Arrays
Arrays¶
The next new concept is the NumPy array. You often use this construct in data analysis. We want to employ the NumPy array to filter elements in our lists and even bring them together into two dimensions. Up to now we only had one dimension, but why not add one more?
NumPy has been a long-standing toolkit for data analysis. According to https://numpy.org/, it is ‘the fundamental package for scientific computing with Python’. It features heavily in what is still a standard introduction in our field: https://wesmckinney.com/pages/book.html. It is a really good book to further work on the topics that are discussed in these introductions.
First, we have to import the library numpy. You always do that in Python with import. In this case, type in import numpy
.
Let’s move on from our gambling and look at social media. We will now introduce an example from social analytics brought to us by dataquest.com, which we will come back to again later in the course.
You have a LinkedIn account and a Facebook account and want to find out, which one has more views and is more successful. You collected the views per day for a particular week.
Type in linkedin = numpy.array([16, 9, 13, 5, 2, 17, 14])
to record the views for LinkedIn.
This is how you create a NumPy array directly. If you are reminded of standard Python lists, you are right. For now, NumPy arrays and lists are basically the same for us.
Now, please create the list facebook_list = [17, 7, 5, 16, 8, 13, 14]
.
You can transform lists easily into arrays with facebook = numpy.array(facebook_list)
. Try it.
Print out facebook to see that it is numpy array.
Matrices are another important concept in data analysis. They are two-dimensional arrays. They are more commmon than you think. For instance, black and white images are such matrices. They contain a pixel value at the horizontal and vertical dimension.
We can create a matrix called views by simply combing linkedin and facebook. Type in views = numpy.array([linkedin, facebook])
.
Print out views.
With views.shape
, you can check the shape of the matrix. It has 2 rows and 7 columns.
We can then ask a couple of good questions against the matrix views without having to reference the arrays it is made of.
To find out on which days we had 13 views for either LinkedIn or Facebook, we type views == 13
. The == is the Boolean equivalence operator.
When are views less than or equal to 14? Try views <= 14
.
How often does facebook equal or exceed linkedin views times two? This is actually a quite advanced expression already. Try it with sum(facebook >= (linkedin * 2))
.
Take a moment to think about the components of this expression.

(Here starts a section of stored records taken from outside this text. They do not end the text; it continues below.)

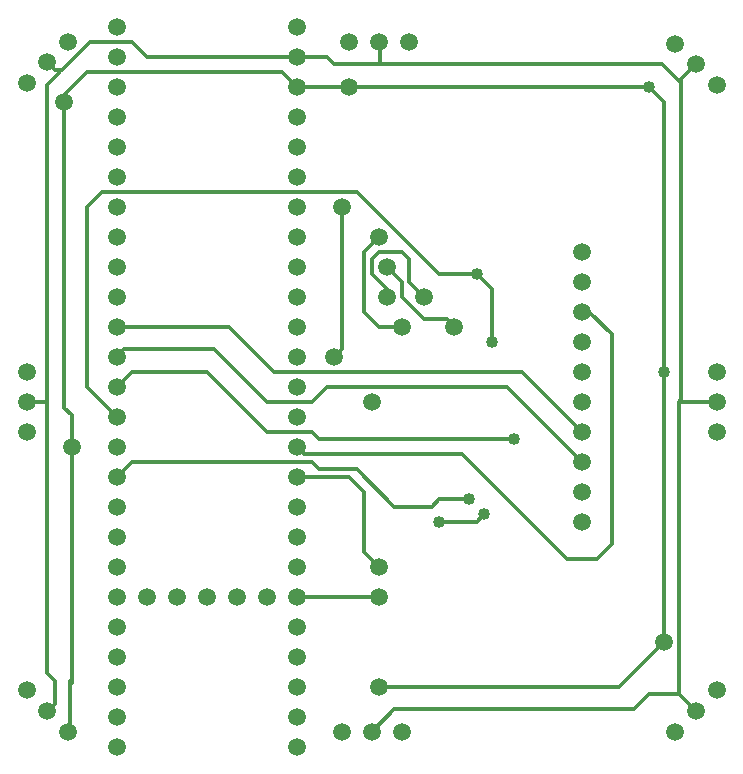
<source format=gbr>
%TF.GenerationSoftware,Novarm,DipTrace,3.2.0.1*%
%TF.CreationDate,2018-10-29T17:13:36-06:00*%
%FSLAX26Y26*%
%MOIN*%
%TF.FileFunction,Copper,L1,Top*%
%TF.Part,Single*%
%TA.AperFunction,Conductor*%
%ADD13C,0.012992*%
%TA.AperFunction,ComponentPad*%
%ADD14C,0.059055*%
%ADD15C,0.059055*%
%TA.AperFunction,ViaPad*%
%ADD16C,0.04*%
G75*
G01*
%LPD*%
X1394000Y2769000D2*
D13*
X894000D1*
X844000Y2819000D1*
X706501D1*
X612751Y2725249D1*
X603680D1*
X587751D1*
X562749Y2750251D1*
X603680Y2725249D2*
Y2716178D1*
X562751Y2675249D1*
Y1619000D1*
X560861D1*
X494000D1*
X560861D2*
Y714639D1*
X587751Y687749D1*
Y612749D1*
X562751Y587749D1*
X1394000Y2769000D2*
X1494000D1*
X1519000Y2744000D1*
X1672110D1*
X2613475D1*
X2669567Y2687908D1*
X2676314Y2694655D1*
X2725249Y2743591D1*
Y2744000D1*
X2676314Y2694655D2*
Y1626314D1*
X2669000Y1619000D1*
X2794000D1*
X2669000D2*
Y644001D1*
X2725251Y587751D1*
X2669000Y644001D2*
X2569001D1*
X2519000Y594000D1*
X1719000D1*
X1644000Y519000D1*
X1672110Y2744000D2*
Y2815890D1*
X1669000Y2819000D1*
X1394000Y2669000D2*
X1569000D1*
X2569000D1*
X2619000Y2619000D1*
Y1719000D1*
Y819000D1*
X2469000Y669000D1*
X1669000D1*
X1569000Y2669000D2*
D3*
X644000Y1469000D2*
Y681500D1*
X637751Y687749D1*
Y525251D1*
X631503Y519003D1*
X644000Y1469000D2*
Y1573913D1*
X619000Y1598913D1*
Y2619000D1*
X594000D1*
X694000Y2719000D1*
X1344000D1*
X1394000Y2669000D1*
X2569000D2*
D3*
X2619000Y1719000D2*
D3*
X1694000Y1969000D2*
Y1994000D1*
X1644000Y2044000D1*
Y2094000D1*
X1669000Y2119000D1*
X1744000D1*
X1769000Y2094000D1*
Y2019000D1*
X1819000Y1969000D1*
X1694000Y2069000D2*
X1744000Y2019000D1*
Y1969000D1*
X1819000Y1894000D1*
X1894000D1*
X1919000Y1869000D1*
X1669000Y2169000D2*
X1619000Y2119000D1*
Y1919000D1*
X1669000Y1869000D1*
X1744000D1*
X1544000Y2269000D2*
Y1794000D1*
X1519000Y1769000D1*
X1394000Y969000D2*
X1669000D1*
X1394000Y1368999D2*
X1569001D1*
X1619000Y1319000D1*
Y1119000D1*
X1669000Y1069000D1*
X1869000Y1219000D2*
X1994000D1*
X2019000Y1244000D1*
X1969000Y1294000D2*
X1869000D1*
X1844000Y1269000D1*
X1719000D1*
X1594000Y1394000D1*
X1469000D1*
X1444000Y1419000D1*
X844001D1*
X794000Y1368999D1*
Y1869000D2*
X1169000D1*
X1319000Y1719000D1*
X2144000D1*
X2344000Y1519000D1*
X794000Y1769000D2*
X819000Y1794000D1*
X1119000D1*
X1294000Y1619000D1*
X1444000D1*
X1494000Y1669000D1*
X2094000D1*
X2244000Y1519000D1*
X2344000Y1419000D1*
X2119000Y1494000D2*
X1469000D1*
X1444000Y1519000D1*
X1294000D1*
X1094000Y1719000D1*
X844000D1*
X794000Y1669000D1*
X2344000Y1919000D2*
X2369000D1*
X2444000Y1844000D1*
Y1144000D1*
X2394000Y1094000D1*
X2294000D1*
X1944000Y1444000D1*
X1419000D1*
X1394000Y1469000D1*
X2044000Y1819000D2*
Y1994000D1*
X1994000Y2044000D1*
X1869000D1*
X1594000Y2319000D1*
X744000D1*
X694000Y2269000D1*
Y1669000D1*
X794000Y1569000D1*
D16*
X2569000Y2669000D3*
X2019000Y1244000D3*
X1869000Y1219000D3*
X1969000Y1294000D3*
X2044000Y1819000D3*
X2119000Y1494000D3*
X1994000Y2044000D3*
X2619000Y1719000D3*
D14*
X1644000Y1619000D3*
D15*
X1669000Y969000D3*
Y1069000D3*
D14*
X2344000Y2119000D3*
D15*
X1569000Y2669000D3*
X1694000Y1969000D3*
X1819000D3*
D14*
X2344000Y2019000D3*
D15*
X1694000Y2069000D3*
X1669000Y2169000D3*
X1919000Y1869000D3*
X1744000D3*
X1544000Y2269000D3*
D14*
X2344000Y1919000D3*
D15*
X1519000Y1769000D3*
D14*
X2344000Y1819000D3*
Y1719000D3*
Y1619000D3*
Y1519000D3*
Y1419000D3*
Y1318999D3*
Y1219000D3*
D15*
X2619000Y819000D3*
X1669000Y669000D3*
Y2819000D3*
X1569000D3*
X1769000D3*
X1644000Y519000D3*
X1544000D3*
X1744000D3*
D14*
X494000Y1619000D3*
Y1719000D3*
Y1519000D3*
X2794000Y1619000D3*
Y1719000D3*
Y1519000D3*
D15*
X562749Y2750251D3*
X631499Y2819000D3*
X494001Y2681500D3*
Y656500D3*
X562751Y587749D3*
X2656501Y2812749D3*
X631503Y519003D3*
X2725251Y587751D3*
X2794000Y656500D3*
X2656500Y519000D3*
X2725249Y2744000D3*
X2794003Y2675252D3*
D14*
X794000Y2769000D3*
Y2669000D3*
Y2569000D3*
Y2469000D3*
Y2369000D3*
Y2269000D3*
Y2169000D3*
Y2069000D3*
Y1969000D3*
Y1869000D3*
Y1769000D3*
Y1669000D3*
Y1569000D3*
Y1469000D3*
Y1368999D3*
Y1269000D3*
Y1169000D3*
Y1068999D3*
Y969000D3*
Y869000D3*
Y768999D3*
Y669000D3*
Y569000D3*
Y469000D3*
X1394000Y2769000D3*
Y2569000D3*
Y2469000D3*
Y2369000D3*
Y2269000D3*
Y2169000D3*
Y2069000D3*
Y1969000D3*
Y1869000D3*
Y1769000D3*
Y1669000D3*
Y1569000D3*
Y1469000D3*
Y1368999D3*
Y1269000D3*
Y1169000D3*
Y1068999D3*
Y969000D3*
Y869000D3*
Y768999D3*
Y669000D3*
Y569000D3*
Y469000D3*
Y2669000D3*
X894000Y969000D3*
X994000D3*
X1094000D3*
X1194000D3*
X1294000D3*
X794000Y2869000D3*
X1394000D3*
D15*
X619000Y2619000D3*
X644000Y1469000D3*
M02*

</source>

Maybe, you want to take a piece of paper and a pen to write down all the components. Hint: Boolean variables can also be thought of a 0 for False and 1 for True.
Similar to arrays, we can access each element of a matrix, but this time we of course need 2 dimensions. views[0][1]
will select the first row’s second element. Try it.
The order of indexes is row first and then column. Try views[1][4]
.
There is much more we can do. NumPy contains a lot of support functions.
We can, for instance, reorder the social media views, so that the social media companies are the columns and the rows are the days.
If you remember your school days, you can do change the axes in a matrix by transposing it - in Python with numpy.transpose. Simply run views_t = numpy.transpose(views)
. Print out views_t.
Array and matrix are important ideas for interactive data explorations. Many of the comparisons we did in this notebook cannot be done directly with Python lists.
In the next session, we will be introduced to the idea of data frames, which takes the matrix one step further.